Dataset entries
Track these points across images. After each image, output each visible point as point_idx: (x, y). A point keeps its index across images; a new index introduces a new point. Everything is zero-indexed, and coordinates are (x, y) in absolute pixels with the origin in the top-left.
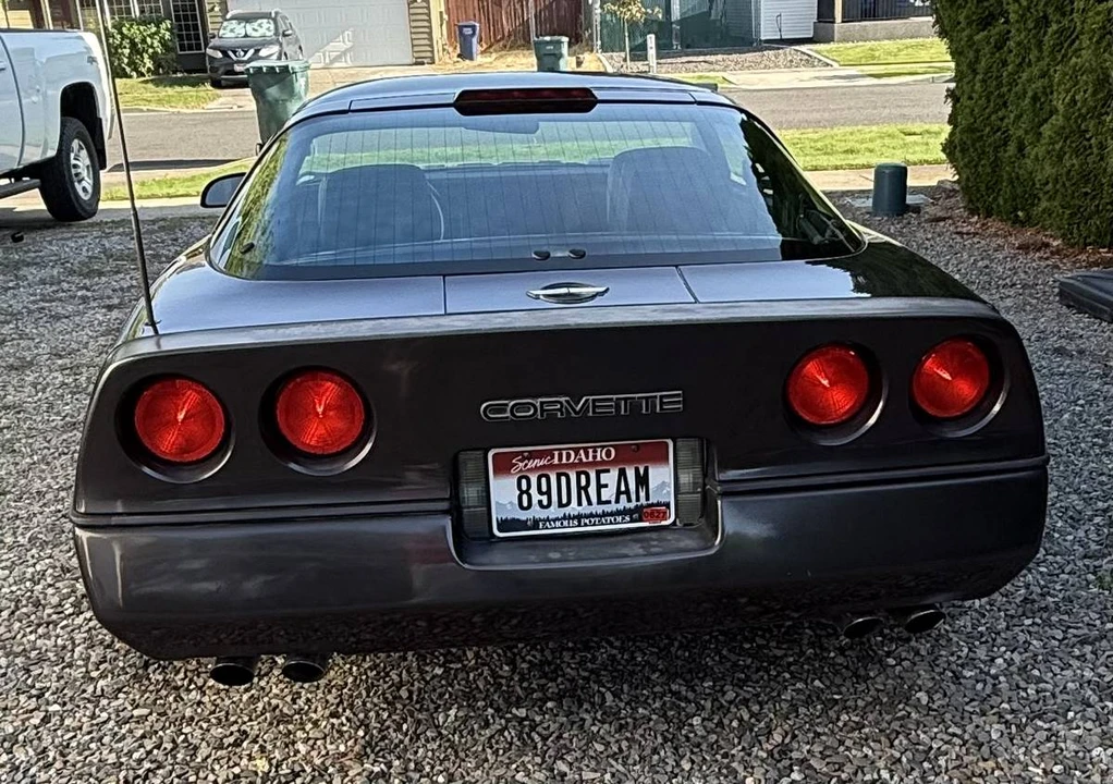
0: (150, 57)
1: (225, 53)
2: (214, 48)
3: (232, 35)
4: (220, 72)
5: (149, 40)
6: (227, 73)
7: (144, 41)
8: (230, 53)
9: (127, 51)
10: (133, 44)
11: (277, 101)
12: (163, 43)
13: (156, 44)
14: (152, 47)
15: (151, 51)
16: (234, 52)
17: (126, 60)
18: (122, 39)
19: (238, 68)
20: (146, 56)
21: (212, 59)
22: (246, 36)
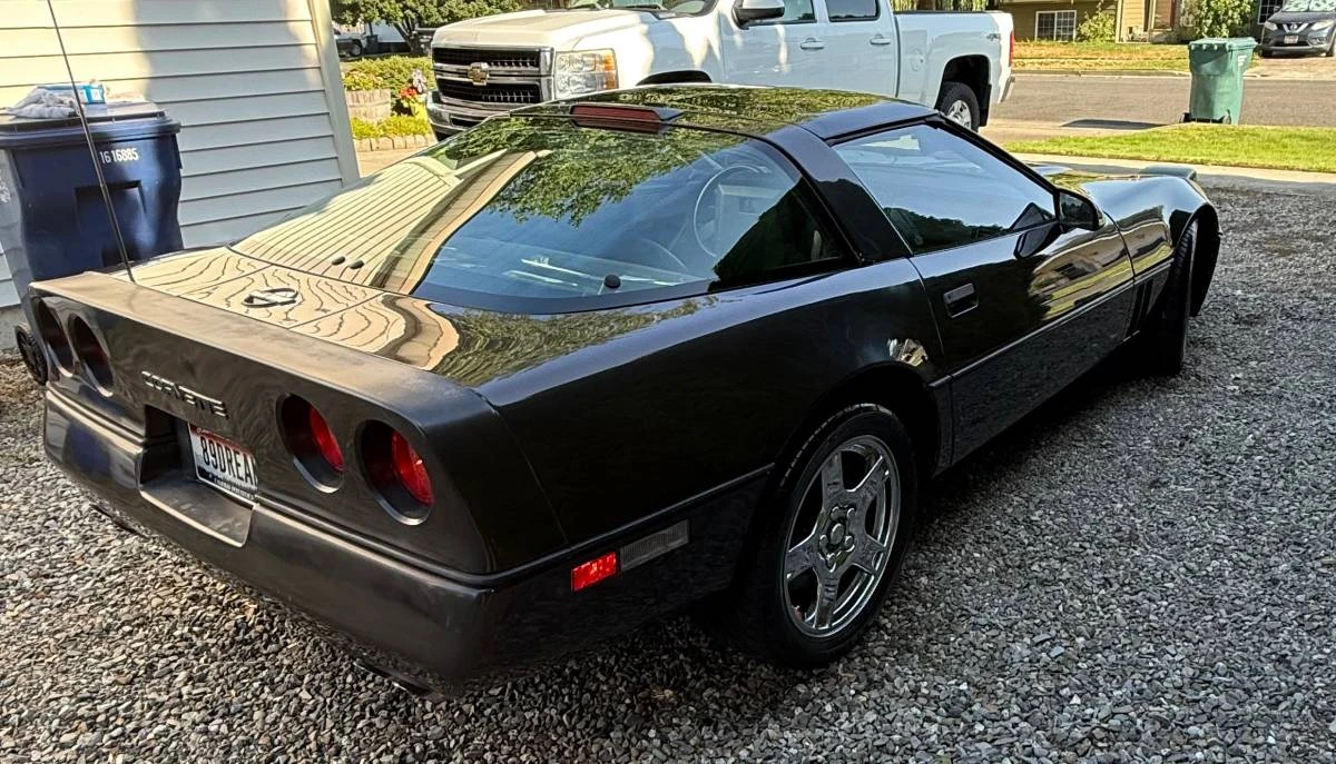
0: (1228, 27)
1: (1280, 26)
2: (1272, 22)
3: (1296, 9)
4: (1272, 42)
5: (1230, 13)
6: (1277, 44)
7: (1226, 13)
8: (1285, 27)
9: (1210, 21)
10: (1216, 16)
11: (1209, 75)
12: (1243, 16)
13: (1236, 15)
14: (1232, 18)
15: (1230, 21)
16: (1289, 25)
17: (1206, 29)
18: (1208, 11)
19: (1287, 40)
20: (1224, 26)
21: (1268, 31)
22: (1308, 10)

• [Problem]: All lines from the one bearing "7: (144, 41)" through the last line of the records, and only those, should be duplicated exactly; no picture belongs in the copy.

• [Problem solution]:
7: (144, 41)
8: (230, 53)
9: (127, 51)
10: (133, 44)
11: (277, 101)
12: (163, 43)
13: (156, 44)
14: (152, 47)
15: (151, 51)
16: (234, 52)
17: (126, 60)
18: (122, 39)
19: (238, 68)
20: (146, 56)
21: (212, 59)
22: (246, 36)
0: (1228, 27)
1: (1280, 26)
2: (1272, 22)
3: (1296, 9)
4: (1272, 42)
5: (1230, 13)
6: (1277, 44)
7: (1226, 13)
8: (1285, 27)
9: (1210, 21)
10: (1216, 16)
11: (1209, 75)
12: (1243, 16)
13: (1236, 15)
14: (1232, 18)
15: (1230, 21)
16: (1289, 25)
17: (1206, 29)
18: (1208, 11)
19: (1287, 40)
20: (1224, 26)
21: (1268, 31)
22: (1308, 10)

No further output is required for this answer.